---------- Supplied passage ----------

Under a multi-purpose prospectus, the company is proposing to raise a maximum amount of $1,150,000 in cash for working capital. It is also intending to issue 42,500,000 fully paid ordinary shares and 25,000,000 contributing shares as consideration for the acquisition of Solathera.

ASIC was concerned that the prospectus did not have a minimum subscription for the fundraising, and that it failed to detail the risks and proposed use of funds in the event that less than $1,150,000 was raised.

ASIC was also concerned that the prospectus did not adequately disclose the fees and benefits payable to certain experts, and that liability for statements in the prospectus did not comply with the Corporations Act.

ASIC revoked the interim stop order on 14 February 2003, following the lodgement of a replacement prospectus.

Rusina Mining Limited

On 13 February 2003, ASIC placed an interim stop order on the prospectus of Rusina Mining, dated 17 January 2003.

Rusina Mining, a Perth-based mineral explorer, is seeking to raise approximately $918,437 by a non-renounceable entitlement issue of shares with attaching options. The offer is partially underwritten to $480,000.

ASIC’s concerns centre around the absence of disclosure in relation to the financial position and prospects of the company in the event that the offer is not fully subscribed.

The interim stop order was revoked on 14 February 2003, following the lodgement of a supplementary prospectus.

First Australian Resources Limited

On 18 February 2003, ASIC placed an interim stop order on the prospectus issued by First Australian Resources, dated 7 February 2003.

First Australian Resources, a Perth-based oil and gas explorer, was seeking to raise up to $900,000 by a placement of new shares. There is no minimum subscription amount or underwriting.

ASIC was concerned that the prospectus failed to provide sufficient information about the financial position and prospects of the company in the event that the offer was not fully subscribed.

ASIC revoked the interim stop order on 19 February 2003, following the lodgement of a supplementary prospectus.

TeeBook Global Limited

ASIC placed an interim stop order on the OIS of TeeBook Global, dated 14 November 2002.

TeeBook Global, a Melbourne-based company, is involved in marketing a tee booking management system for the golf industry. It is seeking to raise up to $3,000,000 under the OIS for the purpose of marketing and developing the booking system.

ASIC issued an interim stop order on 6 January 2003 as a result of concerns that the OIS contained several forward-looking statements regarding the company’s revenues and cash flows, which did not have any reasonable basis.

The interim stop order was revoked on 9 January 2003 after TeeBook Global lodged a replacement OIS which omitted the statements of concern.

Pisces Marine Aquaculture Limited

ASIC placed an interim stop order on the prospectus of Pisces Marine Aquaculture, dated 15 October 2002.

Pisces Marine Aquaculture is an aquaculture company based in Port Stephens, New South Wales, and is involved in farming snapper and mulloway fish. It is seeking to list on the Newcastle Stock Exchange via a $2.5 million share issue.

---------- Listed records ----------

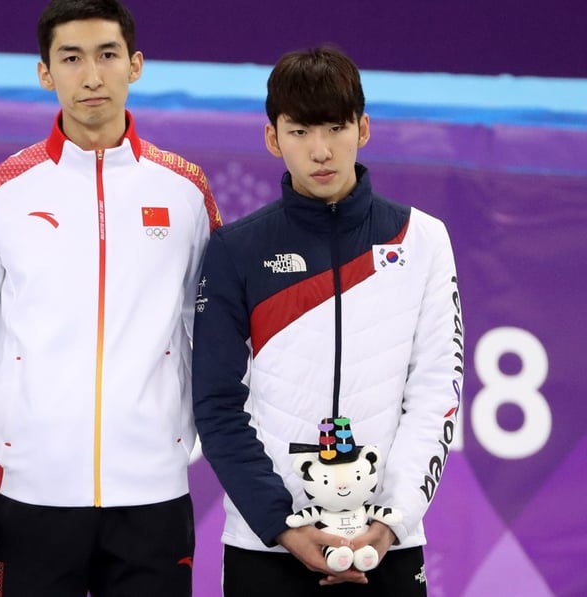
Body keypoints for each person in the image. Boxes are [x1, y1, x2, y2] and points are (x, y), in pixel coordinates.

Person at [0, 1, 222, 595]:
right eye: (71, 58)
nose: (91, 76)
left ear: (135, 65)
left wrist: (171, 430)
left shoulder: (184, 190)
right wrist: (22, 423)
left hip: (153, 492)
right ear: (45, 73)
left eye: (107, 55)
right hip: (32, 490)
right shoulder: (0, 193)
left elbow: (208, 330)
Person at [192, 45, 463, 596]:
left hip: (386, 544)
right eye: (299, 132)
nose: (320, 150)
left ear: (363, 128)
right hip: (266, 545)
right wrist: (282, 526)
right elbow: (217, 404)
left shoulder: (422, 240)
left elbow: (438, 391)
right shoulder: (235, 250)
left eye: (336, 128)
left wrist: (392, 521)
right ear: (273, 139)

----------

### Problems and tasks
[A] Answer from the stop-order passage:
(i) How much is Rusina Mining seeking to raise?
(ii) In which city is TeeBook Global based?
(iii) On which stock exchange is Pisces Marine Aquaculture seeking to list?
[B] Please reproduce the part of the stop-order passage that opens with the words containing "ASIC was concerned that the prospectus did" and closes with "a replacement prospectus.".

### Solutions to the problems
[A]
(i) Approximately $918,437
(ii) Melbourne
(iii) The Newcastle Stock Exchange

[B]
ASIC was concerned that the prospectus did not have a minimum subscription for the fundraising, and that it failed to detail the risks and proposed use of funds in the event that less than $1,150,000 was raised.

ASIC was also concerned that the prospectus did not adequately disclose the fees and benefits payable to certain experts, and that liability for statements in the prospectus did not comply with the Corporations Act.

ASIC revoked the interim stop order on 14 February 2003, following the lodgement of a replacement prospectus.